I always give sauerkraut a quick sauté in bacon fat, after I fry the bacon. I then just add everything to the pan, pour the apple cider in and simmer. As you can see, I added the cider to the sauce, then I added the ingredients for the sauerkraut. I usually don’t add the bacon back into the mixture until I serve it, but sometimes I want chewy, not crispy…options!
This is a flexible recipe. You can also use this as a filling…think German calzone!!! When my mother made bread, she would save some of the dough to fill with this mixture. They were her version of “Pigs-in-Blankets”…but that’s another post, too.
- 4-5 slices bacon, cut into 1/2-inch pieces
- 8-10 ounces sliced mushrooms
- 1 large onion, thinly sliced
- 2-3 teaspoons caraway seeds
- 1-2 teaspoons dill seeds (optional)
- 1 tablespoon dried minced garlic
- 1/4 teaspoon porcini mushroom powder
- 1 quart (or 1 pound bag) sauerkraut (see NOTE)
- 1/2 cup dry white wine
- 1/2 cup apple cider
Heat a large skillet over medium-high heat. Add the bacon pieces and fry until crisp. Remove from the pan; set aside. Pour off all but 2 tablespoons of the fat. Add the mushrooms and onions; cook, stirring now and then, until they pick up some color. They do not need to be cooked through or tender. Add the caraway seeds, garlic, porcini powder, wine and apple cider. Deglaze, scraping up the bits on the bottom of the pan and simmer to reduce the liquid by half. Add the sauerkraut. Stir everything together; stir in the bacon. Cover, lower the heat and simmer. You can also bake this in the oven, if that works better for you. Cook for about 10-20 minutes, depending on how soft you want the mixture to be. You just want the flavors to meld. Serve as is as a side, or use as a base for Rhineland Stuffed Chicken Breasts or pork chops, pork tenderloins, brats or kielbasa.
NOTE: Sometimes I use the fresh kraut in the bags, but I prefer to use sauerkraut canned in glass. I never use the kraut in aluminum cans. Do not add salt until the end of cooking. Taste, then go from there.
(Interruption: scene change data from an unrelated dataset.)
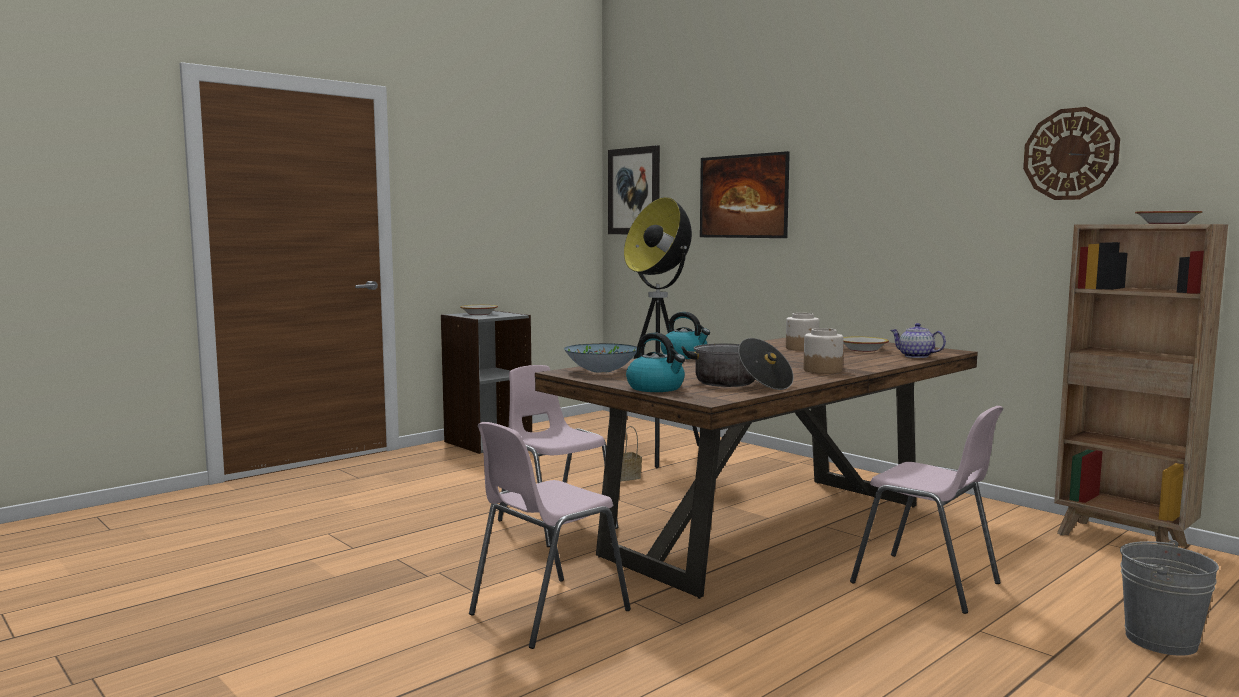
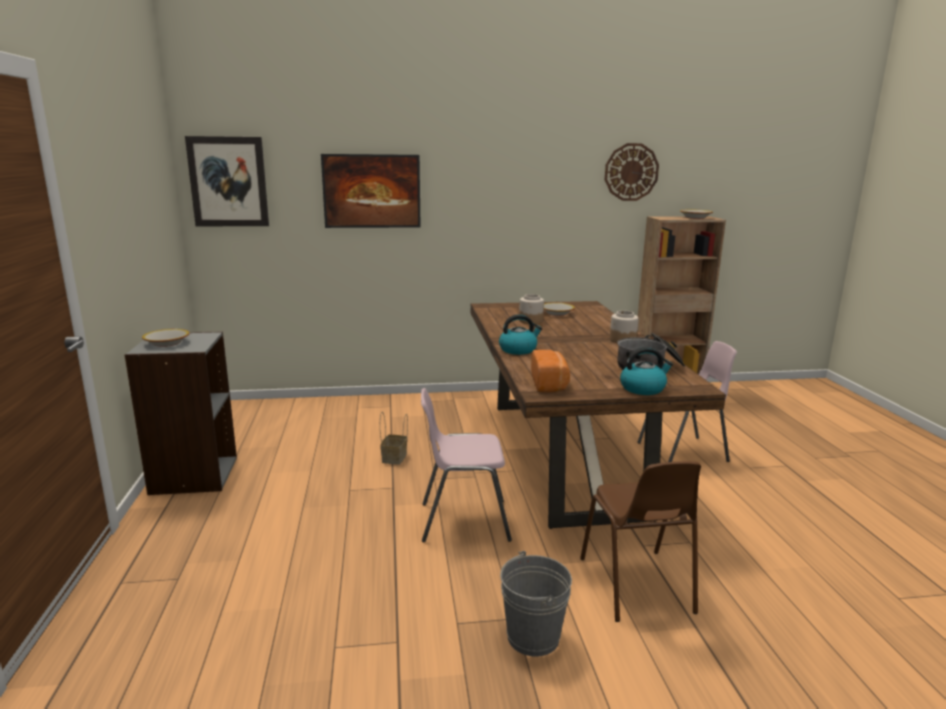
camera: 55 degrees left, 10 degrees up
(546, 612) = (636, 585): pink chair -> brown chair
(601, 371) = (550, 384): bowl -> bread
(657, 453) = (359, 427): floor lamp -> none
(915, 356) = (598, 313): teapot -> none
(1161, 640) = (781, 438): grey bucket -> grey bucket (533, 637)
I love caraway, so I used the large amount and didn’t use the dill seed; it’s a personal choice. I don’t rinse sauerkraut, but you can. You might want to taste it, then decide. Also, you may thicken it with a cornstarch slurry, if it seems too liquid-y.
Czech-German Sauerkraut Recipe©Marcia Lahens 2017. All rights reserved.
I had about 1 cup of sauerkraut hanging around in the fridge. It needed to leave, so I threw that in too. That’s the thing about this recipe, these are the amounts I used, but you could use more or less. My mother used to grate a peeled potato into the mixture, as a thickening agent. You won’t even know it’s there. I really like to add a grated pear or an apple. When I do that, I omit the cider. My mother used what she had, and I’m sure you’ve noticed by now, that’s what I tend to do, too.
If you have a good source for kielbasa, use that. Add it after you fry the bacon; add the slices, dices or chunks and brown them, then continue with the recipe. This is great as is, but is good with some mustard stirred in at the very last minute, just before serving. Or serve it on the side.